Credentials are valuable targets for malicious hackers as they can then impersonate your company or your application to access your critical data. Therefore, it is crucial to protect these credentials and keep them secret as much as possible.

By removing the secrets from your source code and using a secrets manager, you can boost the security of your code secrets and protect your data from bad actors.

Remove secrets from source code

Consider this sample snippet for Django’s DATABASES setting.

DATABASES = {
    'default': {
        'ENGINE': 'django.db.backends.postgresql',
        'NAME': 'mydatabase',
        'USER': 'mydatabaseuser',
        'PASSWORD': 'mypassword',
        'HOST': '127.0.0.1',
        'PORT': '5432',
    }
}

This can help programmers of all experience levels easily get started in running Django locally because it clearly illustrates what key/value pairs to use and what they are meant to contain. Hardcoding the values, however, only makes it easy to leak your database credentials to others. If your source code leaks, the credentials will leak as well.

Storing the credentials as environment variables is a common pattern to remove credentials from the source code. Instead of defining the credentials in the source code, they are instead defined in the environment the application is running in. The application then retrieves those values at runtime. This is a pattern recommended by the widely-known set of best practices called The Twelve-Factor App.

To set the environment variables on Linux/OS X, the following lines can be defined in .bashrc or .bash_profile (outside of the application source code):

export DB_NAME='mydatabase'
export DB_USER='mydatabaseuser'
export DB_PASSWORD='mypassword'
export DB_HOST='127.0.0.1'
export DB_PORT='5432'

In our example Django application, those credentials are retrieved from the environment at runtime.

import os

DATABASES = {
    'default': {
        'ENGINE': 'django.db.backends.postgresql',
        'NAME': os.getenv('DB_NAME'),
        'USER': os.getenv('DB_USER'),
        'PASSWORD': os.getenv('DB_PASSWORD'),
        'HOST': os.getenv('DB_HOST'),
        'PORT': os.getenv('DB_PORT'),
    }
}

There you go. No more credentials in the source code. No more chance of your credentials leaking out together with your source code.

While this is a good first step, it can still be improved further. The credentials may not be in the source code but it is available in the runtime environment itself. Any process running in the same environment as your application can also easily access those credentials. To mitigate this, we can then use secret managers.

Use a secret manager

A secret manager is an application that serves as a secure storage system for credentials and other sensitive data. There are many options for secrets managers:

For our sample code, we will use AWS’ offering. We store our example credentials in a secret called DB_CREDENTIALS in AWS Secrets Manager.

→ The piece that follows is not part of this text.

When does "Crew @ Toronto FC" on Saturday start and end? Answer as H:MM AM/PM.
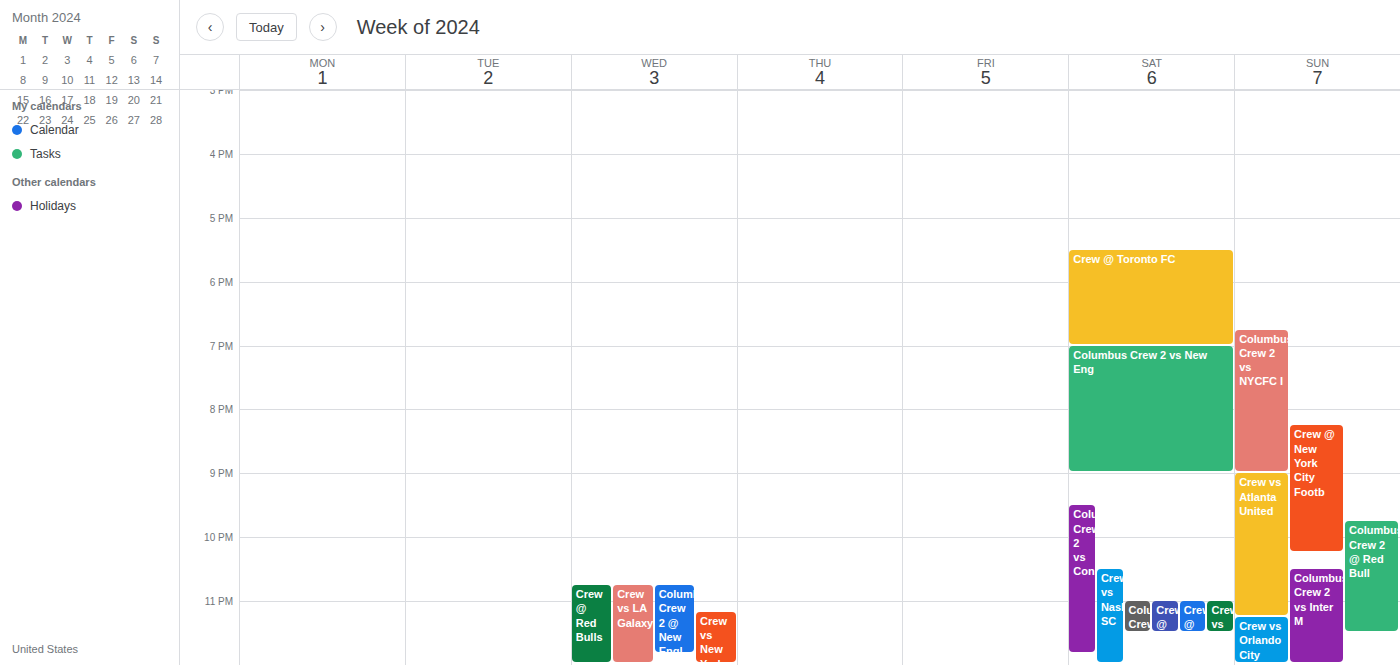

Assuming boto3 has been installed as a dependency and configured correctly, our Django settings snippet can now be changed to this:

import boto3
import json

# Create a Secrets Manager client
client = boto3.client(
    service_name='secretsmanager',
    region_name='us-east-1'
)

db_credentials = json.loads(client.get_secret_value(SecretId='DB_CREDENTIALS')['SecretString'])

DATABASES = {
    'default': {
        'ENGINE': 'django.db.backends.postgresql',
        'NAME': db_credentials['DB_NAME'],
        'USER': db_credentials['DB_USER'],
        'PASSWORD': db_credentials['DB_PASSWORD'],
        'HOST': db_credentials['DB_HOST'],
        'PORT': db_credentials['DB_PORT'],
    }
}

By doing it this way, the credentials are neither present in the source code nor in the environment. A malicious process in the same environment as the application would not be able to retrieve them from the environment variables.

Using secret managers to store credentials requires very minimal additional effort and cost but it greatly helps in improving the security of your application.